= Questions to answer =
- a) In the blog post, list the animals named in parentheses as ones killed on hunts.
- b) Copy the stretch of the blog post from "Firstly, I want" through "be taken seriously.".
- c) According to the blog post, what job did the writer's dispatcher used to have?

*** Opening Selected excerpt ***

I actually have something to blog about for once

Firstly, I want to start off with a long rant because that is who I am and that is what I've done well for as long as I can remember. I remember using rants to get attention and/or get my point across--with the occasional profanity to aid my cause, of course.

But before I go on some rants, I feel it's necessary for me to share some thoughts that I've learned today. I am now convinced that it entirely depends on how well one constructs an argument and not so much one's viewpoints, specifically, that determines how valuable that person's opinion is. Before I always understood that it mostly depended on a person's argument, but if their viewpoints were strange, they couldn't be taken seriously.

My dispatcher today provided some excellent explanations for certain things that I never really accepted. For one, he used to be a hunting guide which meant he'd help hunters find animals to kill.

Now normally, I'd hate to hear about animals being killed and what not; however, upon asked the ethical purposes behind his job or, simply put, the killing of these animals (grizzlies, black bears, caribou, etc...), it was how he approached the topic and how he delivered his ideas. There wasn't any proverbial bullshit being spewed. He looked at both sides of the story and gave his opinion based on that.

*** Closing Selected excerpt ***
*** Opening Supplied material ***

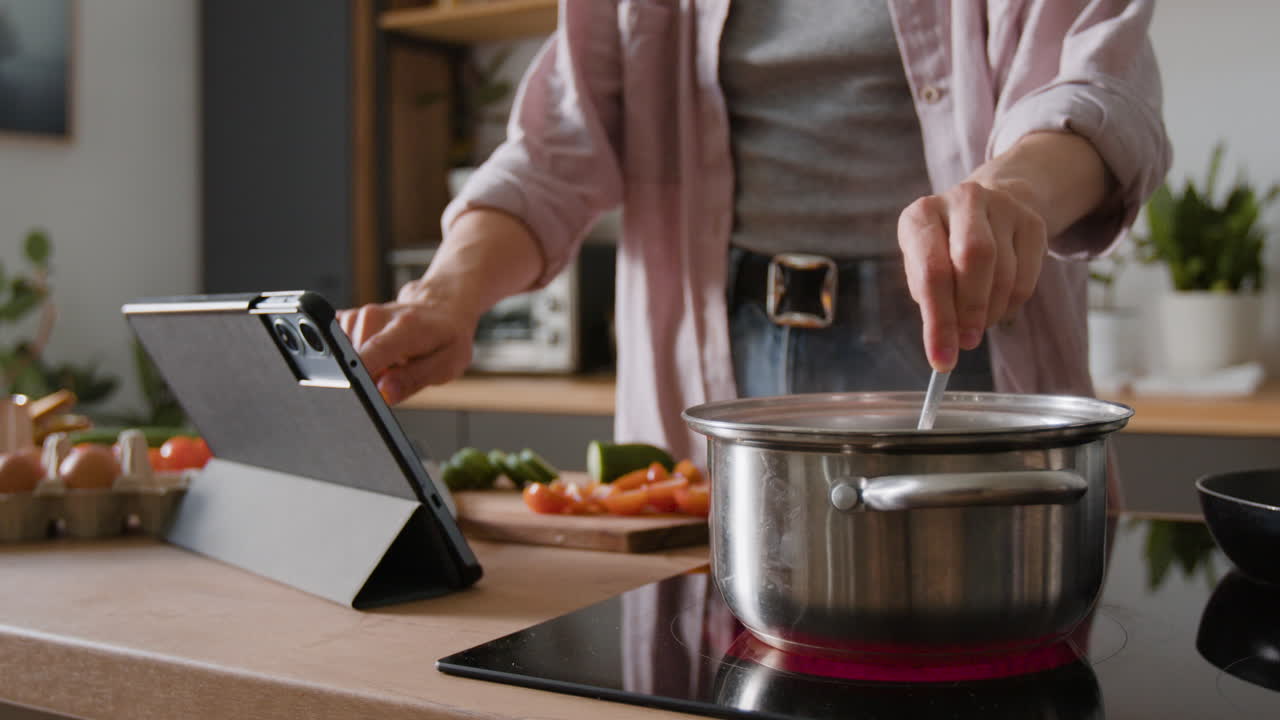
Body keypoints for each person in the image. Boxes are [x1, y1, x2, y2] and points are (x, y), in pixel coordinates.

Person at [340, 0, 1171, 469]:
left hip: (964, 358)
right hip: (717, 369)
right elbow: (552, 155)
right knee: (714, 654)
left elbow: (1097, 91)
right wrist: (448, 293)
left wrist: (1008, 195)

*** Closing Supplied material ***

= Task responses =
- a) grizzlies, black bears, caribou

- b)
Firstly, I want to start off with a long rant because that is who I am and that is what I've done well for as long as I can remember. I remember using rants to get attention and/or get my point across--with the occasional profanity to aid my cause, of course.

But before I go on some rants, I feel it's necessary for me to share some thoughts that I've learned today. I am now convinced that it entirely depends on how well one constructs an argument and not so much one's viewpoints, specifically, that determines how valuable that person's opinion is. Before I always understood that it mostly depended on a person's argument, but if their viewpoints were strange, they couldn't be taken seriously.

- c) He used to be a hunting guide.